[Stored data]
━━━━━━

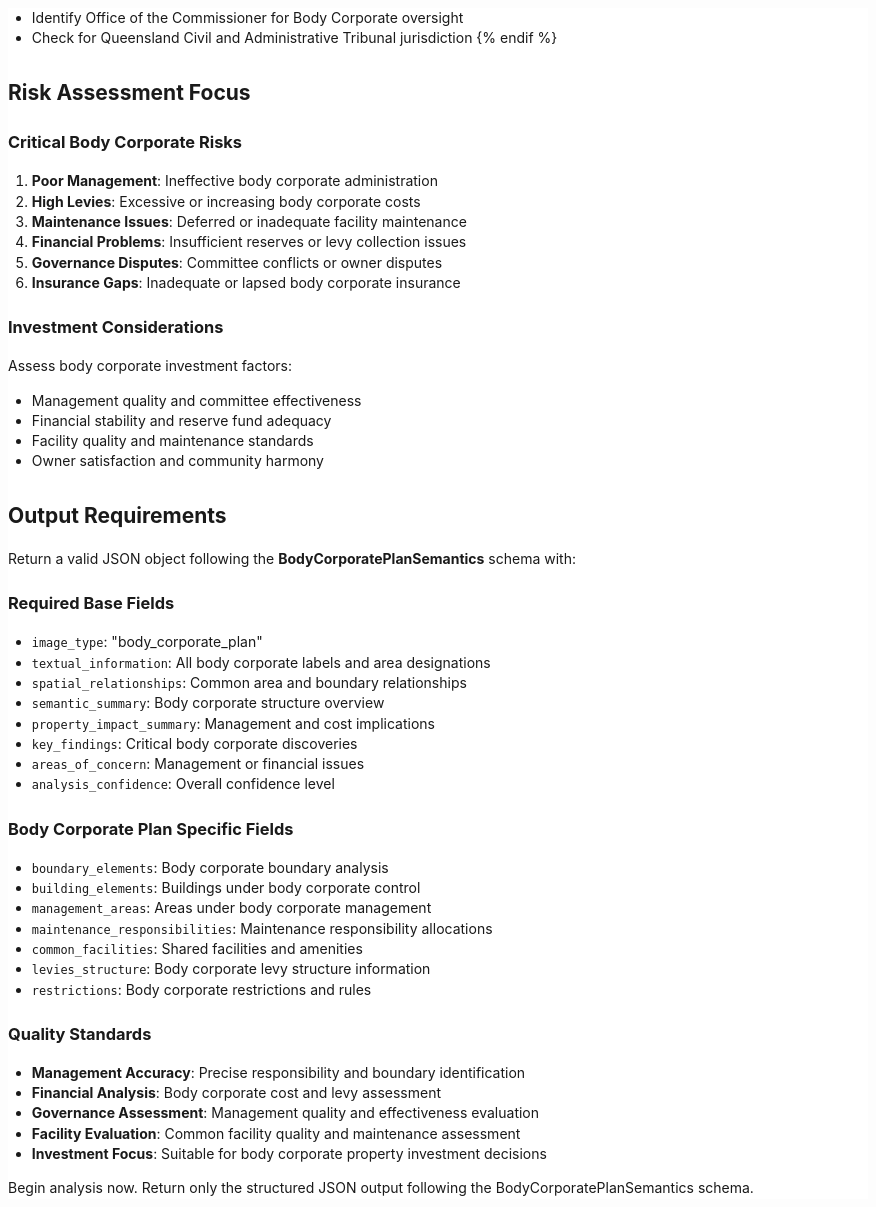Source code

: - Identify Office of the Commissioner for Body Corporate oversight
- Check for Queensland Civil and Administrative Tribunal jurisdiction
{% endif %}

## Risk Assessment Focus

### Critical Body Corporate Risks
1. **Poor Management**: Ineffective body corporate administration
2. **High Levies**: Excessive or increasing body corporate costs
3. **Maintenance Issues**: Deferred or inadequate facility maintenance
4. **Financial Problems**: Insufficient reserves or levy collection issues
5. **Governance Disputes**: Committee conflicts or owner disputes
6. **Insurance Gaps**: Inadequate or lapsed body corporate insurance

### Investment Considerations
Assess body corporate investment factors:
- Management quality and committee effectiveness
- Financial stability and reserve fund adequacy
- Facility quality and maintenance standards
- Owner satisfaction and community harmony

## Output Requirements

Return a valid JSON object following the **BodyCorporatePlanSemantics** schema with:

### Required Base Fields
- `image_type`: "body_corporate_plan"
- `textual_information`: All body corporate labels and area designations
- `spatial_relationships`: Common area and boundary relationships
- `semantic_summary`: Body corporate structure overview
- `property_impact_summary`: Management and cost implications
- `key_findings`: Critical body corporate discoveries
- `areas_of_concern`: Management or financial issues
- `analysis_confidence`: Overall confidence level

### Body Corporate Plan Specific Fields
- `boundary_elements`: Body corporate boundary analysis
- `building_elements`: Buildings under body corporate control
- `management_areas`: Areas under body corporate management
- `maintenance_responsibilities`: Maintenance responsibility allocations
- `common_facilities`: Shared facilities and amenities
- `levies_structure`: Body corporate levy structure information
- `restrictions`: Body corporate restrictions and rules

### Quality Standards
- **Management Accuracy**: Precise responsibility and boundary identification
- **Financial Analysis**: Body corporate cost and levy assessment
- **Governance Assessment**: Management quality and effectiveness evaluation
- **Facility Evaluation**: Common facility quality and maintenance assessment
- **Investment Focus**: Suitable for body corporate property investment decisions

Begin analysis now. Return only the structured JSON output following the BodyCorporatePlanSemantics schema.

━━━━━━

▶ _To do_:
Write out the data word for word. Any picture is to be skipped.

▶ _Answer space_:
Source code

: - Identify Office of the Commissioner for Body Corporate oversight
- Check for Queensland Civil and Administrative Tribunal jurisdiction
{% endif %}

## Risk Assessment Focus

### Critical Body Corporate Risks
1. **Poor Management**: Ineffective body corporate administration
2. **High Levies**: Excessive or increasing body corporate costs
3. **Maintenance Issues**: Deferred or inadequate facility maintenance
4. **Financial Problems**: Insufficient reserves or levy collection issues
5. **Governance Disputes**: Committee conflicts or owner disputes
6. **Insurance Gaps**: Inadequate or lapsed body corporate insurance

### Investment Considerations
Assess body corporate investment factors:
- Management quality and committee effectiveness
- Financial stability and reserve fund adequacy
- Facility quality and maintenance standards
- Owner satisfaction and community harmony

## Output Requirements

Return a valid JSON object following the **BodyCorporatePlanSemantics** schema with:

### Required Base Fields
- `image_type`: "body_corporate_plan"
- `textual_information`: All body corporate labels and area designations
- `spatial_relationships`: Common area and boundary relationships
- `semantic_summary`: Body corporate structure overview
- `property_impact_summary`: Management and cost implications
- `key_findings`: Critical body corporate discoveries
- `areas_of_concern`: Management or financial issues
- `analysis_confidence`: Overall confidence level

### Body Corporate Plan Specific Fields
- `boundary_elements`: Body corporate boundary analysis
- `building_elements`: Buildings under body corporate control
- `management_areas`: Areas under body corporate management
- `maintenance_responsibilities`: Maintenance responsibility allocations
- `common_facilities`: Shared facilities and amenities
- `levies_structure`: Body corporate levy structure information
- `restrictions`: Body corporate restrictions and rules

### Quality Standards
- **Management Accuracy**: Precise responsibility and boundary identification
- **Financial Analysis**: Body corporate cost and levy assessment
- **Governance Assessment**: Management quality and effectiveness evaluation
- **Facility Evaluation**: Common facility quality and maintenance assessment
- **Investment Focus**: Suitable for body corporate property investment decisions

Begin analysis now. Return only the structured JSON output following the BodyCorporatePlanSemantics schema.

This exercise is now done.